Answer these questions from the commentary on taking back the professions:
1. Whose dominance in the drafting process is partly blamed for ill-configured legislation?
2. Who does the writer say should address, maintain, repair and replace the country's infrastructure?
3. Who tells a military person in the field what can or can't be done?

**Document excerpt**:
^^^^^^^^^^^^^^^^

Commentary: Take back the professions

Our society has been gradually drowned by five-year plans and blue-ribbon commissions.Increasingly, those participating in such groups are from other walks of life than that which they are assessing.

We have more ill-configured legislation in this country, suited to little but hamstringing innovation, due in part to the dominance of politicians and lawyers in the drafting process. Granted, many lobbyists work with such parties to write the details, but those editing and voting often lack appreciation for the consequences of their red tape on real life. The examples come from all directions. Legislation gets passed, then an "oops" is announced as to what was unintended, and everyone rushes to fix the obvious problems. Unfortunately, many less obvious, but just as onerous, shortcomings persist.

In this age of specialization, we seem to be asking generalists to prescribe how others are to do their jobs. Personally, I would like a trained pilot to choose the best way to fly a plane, and a medical doctor properly qualified in their field to determine the medical treatment for patients. In like manner, I believe the infrastructure of our country should be addressed, maintained, repaired and replaced by engineers and architects who know their fields, rather than talked about by politicians.

Expertise matters and we live in an information age that is interconnected and increasingly forces degrees of specialization to even cope with defining the nature of a problem. Yet we seem to deny this basic truth as investigations are called, legislation is passed and laws are enforced. As a consequence, we are in settings where a desk jockey tells a military person in the field what can or can't be done. We have Monday-morning quarterbacks asserting that because some battle or operation did not have an optimum outcome, then somebody intentionally did wrong.

^^^^^^^^^^^^^^^^

**Dataset excerpts**:
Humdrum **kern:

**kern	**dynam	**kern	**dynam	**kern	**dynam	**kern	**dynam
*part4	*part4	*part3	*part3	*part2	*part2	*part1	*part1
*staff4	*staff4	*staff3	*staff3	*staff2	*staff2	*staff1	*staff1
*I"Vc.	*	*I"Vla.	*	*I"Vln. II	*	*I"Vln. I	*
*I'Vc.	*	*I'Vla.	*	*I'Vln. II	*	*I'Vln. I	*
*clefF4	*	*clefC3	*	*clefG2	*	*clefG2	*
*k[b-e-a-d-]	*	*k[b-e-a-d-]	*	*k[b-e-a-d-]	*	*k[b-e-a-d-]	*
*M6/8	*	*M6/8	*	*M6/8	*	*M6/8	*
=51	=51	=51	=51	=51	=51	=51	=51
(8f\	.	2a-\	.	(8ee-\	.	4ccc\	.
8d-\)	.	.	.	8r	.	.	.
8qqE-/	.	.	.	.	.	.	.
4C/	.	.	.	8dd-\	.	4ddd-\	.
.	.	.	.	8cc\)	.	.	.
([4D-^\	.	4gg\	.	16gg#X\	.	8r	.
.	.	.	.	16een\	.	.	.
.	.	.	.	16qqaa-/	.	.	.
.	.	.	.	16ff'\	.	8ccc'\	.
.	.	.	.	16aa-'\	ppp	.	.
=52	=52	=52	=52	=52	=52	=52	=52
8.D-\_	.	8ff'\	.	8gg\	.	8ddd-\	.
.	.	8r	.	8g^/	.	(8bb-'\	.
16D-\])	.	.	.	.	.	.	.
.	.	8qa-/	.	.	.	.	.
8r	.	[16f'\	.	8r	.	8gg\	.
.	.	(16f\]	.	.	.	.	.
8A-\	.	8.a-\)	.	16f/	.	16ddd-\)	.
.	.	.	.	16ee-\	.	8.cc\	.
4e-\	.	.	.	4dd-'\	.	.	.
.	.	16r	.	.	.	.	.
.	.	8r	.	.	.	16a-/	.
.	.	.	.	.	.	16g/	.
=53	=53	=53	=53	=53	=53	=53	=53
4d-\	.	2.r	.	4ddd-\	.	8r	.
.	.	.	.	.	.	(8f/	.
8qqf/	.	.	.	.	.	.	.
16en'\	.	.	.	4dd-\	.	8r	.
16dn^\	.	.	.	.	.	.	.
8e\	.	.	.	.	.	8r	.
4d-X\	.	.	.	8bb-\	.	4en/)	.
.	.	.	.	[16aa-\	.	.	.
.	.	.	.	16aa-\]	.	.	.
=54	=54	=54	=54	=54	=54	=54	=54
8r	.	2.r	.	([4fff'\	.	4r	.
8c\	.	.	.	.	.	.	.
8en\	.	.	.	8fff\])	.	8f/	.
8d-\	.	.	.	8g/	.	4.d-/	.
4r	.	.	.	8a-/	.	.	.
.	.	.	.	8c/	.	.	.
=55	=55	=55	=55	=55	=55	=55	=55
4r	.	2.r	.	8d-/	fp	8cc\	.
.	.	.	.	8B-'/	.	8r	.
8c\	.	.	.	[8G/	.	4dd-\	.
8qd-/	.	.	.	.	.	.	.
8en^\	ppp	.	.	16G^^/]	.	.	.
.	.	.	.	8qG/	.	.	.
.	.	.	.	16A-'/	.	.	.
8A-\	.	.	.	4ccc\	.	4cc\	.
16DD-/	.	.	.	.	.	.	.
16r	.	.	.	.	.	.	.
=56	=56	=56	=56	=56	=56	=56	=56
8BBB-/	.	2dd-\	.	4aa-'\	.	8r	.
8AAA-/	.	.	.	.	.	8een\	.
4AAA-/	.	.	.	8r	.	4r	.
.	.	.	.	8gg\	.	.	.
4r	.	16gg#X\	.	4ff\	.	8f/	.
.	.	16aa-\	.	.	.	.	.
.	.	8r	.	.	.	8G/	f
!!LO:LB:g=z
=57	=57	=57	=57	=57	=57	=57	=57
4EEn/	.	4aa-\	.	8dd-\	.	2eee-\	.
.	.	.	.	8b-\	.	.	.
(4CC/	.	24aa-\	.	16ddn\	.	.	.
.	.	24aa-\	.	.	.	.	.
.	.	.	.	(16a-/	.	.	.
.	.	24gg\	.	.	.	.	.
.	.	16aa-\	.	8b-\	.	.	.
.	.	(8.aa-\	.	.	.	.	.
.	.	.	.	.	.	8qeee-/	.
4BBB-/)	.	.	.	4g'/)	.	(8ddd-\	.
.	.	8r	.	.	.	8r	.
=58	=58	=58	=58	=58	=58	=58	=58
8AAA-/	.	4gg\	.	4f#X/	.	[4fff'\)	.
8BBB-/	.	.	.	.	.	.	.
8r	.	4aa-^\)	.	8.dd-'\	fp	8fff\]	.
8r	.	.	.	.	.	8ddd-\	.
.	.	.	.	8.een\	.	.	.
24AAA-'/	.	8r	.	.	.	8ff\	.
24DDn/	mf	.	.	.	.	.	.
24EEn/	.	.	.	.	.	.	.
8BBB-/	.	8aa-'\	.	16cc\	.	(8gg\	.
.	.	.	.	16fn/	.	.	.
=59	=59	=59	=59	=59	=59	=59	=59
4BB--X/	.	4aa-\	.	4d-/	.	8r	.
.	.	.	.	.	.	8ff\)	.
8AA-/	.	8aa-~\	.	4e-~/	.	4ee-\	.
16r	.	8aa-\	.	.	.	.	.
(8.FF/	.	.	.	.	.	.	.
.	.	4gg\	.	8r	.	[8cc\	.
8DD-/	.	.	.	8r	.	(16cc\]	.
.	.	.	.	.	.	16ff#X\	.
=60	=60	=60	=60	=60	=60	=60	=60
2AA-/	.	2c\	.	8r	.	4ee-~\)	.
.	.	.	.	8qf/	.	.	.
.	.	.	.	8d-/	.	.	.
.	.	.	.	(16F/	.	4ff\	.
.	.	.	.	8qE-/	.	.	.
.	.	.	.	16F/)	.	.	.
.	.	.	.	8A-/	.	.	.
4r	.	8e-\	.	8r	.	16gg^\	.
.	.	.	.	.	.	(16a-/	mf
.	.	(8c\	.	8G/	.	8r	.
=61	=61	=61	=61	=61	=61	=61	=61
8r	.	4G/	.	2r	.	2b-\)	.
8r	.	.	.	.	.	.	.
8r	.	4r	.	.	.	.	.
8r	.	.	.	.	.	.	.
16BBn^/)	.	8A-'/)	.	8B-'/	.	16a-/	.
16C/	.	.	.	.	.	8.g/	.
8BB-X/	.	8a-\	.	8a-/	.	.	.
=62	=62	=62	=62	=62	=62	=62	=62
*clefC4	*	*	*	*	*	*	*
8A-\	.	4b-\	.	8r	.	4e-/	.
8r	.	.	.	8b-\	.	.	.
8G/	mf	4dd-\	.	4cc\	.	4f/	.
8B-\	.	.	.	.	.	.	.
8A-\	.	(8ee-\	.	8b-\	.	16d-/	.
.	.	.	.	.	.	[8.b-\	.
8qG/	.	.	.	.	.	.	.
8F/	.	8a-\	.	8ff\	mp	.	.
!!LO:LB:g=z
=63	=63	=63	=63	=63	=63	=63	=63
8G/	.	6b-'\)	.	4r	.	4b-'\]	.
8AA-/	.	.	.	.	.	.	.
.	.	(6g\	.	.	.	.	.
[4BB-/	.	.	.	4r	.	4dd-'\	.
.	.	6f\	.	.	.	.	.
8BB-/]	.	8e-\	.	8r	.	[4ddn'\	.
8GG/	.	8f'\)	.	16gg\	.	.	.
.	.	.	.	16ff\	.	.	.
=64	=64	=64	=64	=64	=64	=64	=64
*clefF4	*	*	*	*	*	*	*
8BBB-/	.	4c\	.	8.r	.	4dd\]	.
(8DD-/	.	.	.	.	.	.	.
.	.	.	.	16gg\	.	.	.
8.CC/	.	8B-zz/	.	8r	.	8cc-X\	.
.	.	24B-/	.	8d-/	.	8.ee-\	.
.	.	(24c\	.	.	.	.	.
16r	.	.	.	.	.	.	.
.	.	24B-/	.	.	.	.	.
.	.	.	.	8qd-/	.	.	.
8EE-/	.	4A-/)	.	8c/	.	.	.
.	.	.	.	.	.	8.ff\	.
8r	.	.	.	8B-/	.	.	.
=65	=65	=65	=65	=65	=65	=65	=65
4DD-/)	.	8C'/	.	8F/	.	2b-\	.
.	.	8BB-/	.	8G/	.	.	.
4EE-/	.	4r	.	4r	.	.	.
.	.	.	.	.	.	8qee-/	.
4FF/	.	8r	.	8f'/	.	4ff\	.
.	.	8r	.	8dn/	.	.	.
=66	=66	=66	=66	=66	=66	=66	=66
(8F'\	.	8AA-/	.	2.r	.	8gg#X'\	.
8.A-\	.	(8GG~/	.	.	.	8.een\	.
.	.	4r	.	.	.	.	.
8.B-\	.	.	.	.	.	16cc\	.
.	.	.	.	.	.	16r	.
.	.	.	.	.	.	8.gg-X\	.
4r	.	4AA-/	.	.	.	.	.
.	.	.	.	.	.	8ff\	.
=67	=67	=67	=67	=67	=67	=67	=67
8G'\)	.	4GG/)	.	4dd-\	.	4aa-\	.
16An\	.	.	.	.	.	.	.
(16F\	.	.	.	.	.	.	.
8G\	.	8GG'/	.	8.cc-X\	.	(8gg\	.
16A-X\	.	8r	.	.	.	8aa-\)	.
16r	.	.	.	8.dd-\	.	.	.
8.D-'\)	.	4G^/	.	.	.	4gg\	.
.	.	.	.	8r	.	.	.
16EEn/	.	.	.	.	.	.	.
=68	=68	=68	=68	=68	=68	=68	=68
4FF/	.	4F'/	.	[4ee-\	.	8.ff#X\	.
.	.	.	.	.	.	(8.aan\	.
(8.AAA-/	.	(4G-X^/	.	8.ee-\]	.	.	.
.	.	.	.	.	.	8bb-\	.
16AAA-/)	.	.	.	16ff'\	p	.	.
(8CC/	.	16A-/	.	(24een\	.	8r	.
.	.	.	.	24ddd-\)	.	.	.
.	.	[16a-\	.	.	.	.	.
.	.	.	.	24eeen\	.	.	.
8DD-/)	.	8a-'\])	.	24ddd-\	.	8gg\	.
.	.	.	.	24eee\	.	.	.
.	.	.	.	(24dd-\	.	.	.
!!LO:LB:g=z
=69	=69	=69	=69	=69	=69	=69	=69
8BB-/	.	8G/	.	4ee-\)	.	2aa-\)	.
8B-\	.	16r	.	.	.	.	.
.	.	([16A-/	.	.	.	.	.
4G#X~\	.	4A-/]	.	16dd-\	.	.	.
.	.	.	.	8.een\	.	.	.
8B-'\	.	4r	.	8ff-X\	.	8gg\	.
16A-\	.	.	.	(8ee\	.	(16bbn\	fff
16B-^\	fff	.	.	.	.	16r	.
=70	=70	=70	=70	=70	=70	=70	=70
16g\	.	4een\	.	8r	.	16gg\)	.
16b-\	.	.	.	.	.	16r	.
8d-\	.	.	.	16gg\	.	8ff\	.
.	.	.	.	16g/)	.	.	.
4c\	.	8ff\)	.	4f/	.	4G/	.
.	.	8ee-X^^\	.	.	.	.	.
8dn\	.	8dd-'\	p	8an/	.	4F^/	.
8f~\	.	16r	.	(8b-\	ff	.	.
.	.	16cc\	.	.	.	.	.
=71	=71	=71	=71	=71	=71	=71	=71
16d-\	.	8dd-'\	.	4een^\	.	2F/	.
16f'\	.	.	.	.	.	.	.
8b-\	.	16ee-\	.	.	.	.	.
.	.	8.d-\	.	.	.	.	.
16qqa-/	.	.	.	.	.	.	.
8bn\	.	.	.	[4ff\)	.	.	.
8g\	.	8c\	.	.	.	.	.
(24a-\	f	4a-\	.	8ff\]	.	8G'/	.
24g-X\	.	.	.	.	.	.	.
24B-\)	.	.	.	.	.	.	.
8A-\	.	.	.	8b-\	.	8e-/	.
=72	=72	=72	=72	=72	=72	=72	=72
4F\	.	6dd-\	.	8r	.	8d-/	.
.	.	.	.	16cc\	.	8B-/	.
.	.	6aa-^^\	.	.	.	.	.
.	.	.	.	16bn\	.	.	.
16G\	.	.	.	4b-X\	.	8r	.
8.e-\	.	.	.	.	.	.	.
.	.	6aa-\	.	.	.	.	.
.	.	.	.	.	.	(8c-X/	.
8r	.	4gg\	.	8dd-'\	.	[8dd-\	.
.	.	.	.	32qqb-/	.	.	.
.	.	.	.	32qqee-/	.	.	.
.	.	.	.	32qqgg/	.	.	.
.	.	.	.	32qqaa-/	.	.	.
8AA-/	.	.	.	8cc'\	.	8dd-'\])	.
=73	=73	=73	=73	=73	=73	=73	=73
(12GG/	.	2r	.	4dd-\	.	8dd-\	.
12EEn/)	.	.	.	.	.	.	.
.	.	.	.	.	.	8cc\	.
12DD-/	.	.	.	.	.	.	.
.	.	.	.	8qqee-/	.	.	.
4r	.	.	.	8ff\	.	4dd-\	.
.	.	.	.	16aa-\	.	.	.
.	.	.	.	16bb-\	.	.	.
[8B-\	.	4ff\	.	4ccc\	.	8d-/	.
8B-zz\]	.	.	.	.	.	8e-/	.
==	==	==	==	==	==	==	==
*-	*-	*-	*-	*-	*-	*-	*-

^^^^^^^^^^^^^^^^

**Answer below**:
1. Politicians and lawyers.
2. Engineers and architects who know their fields.
3. A desk jockey.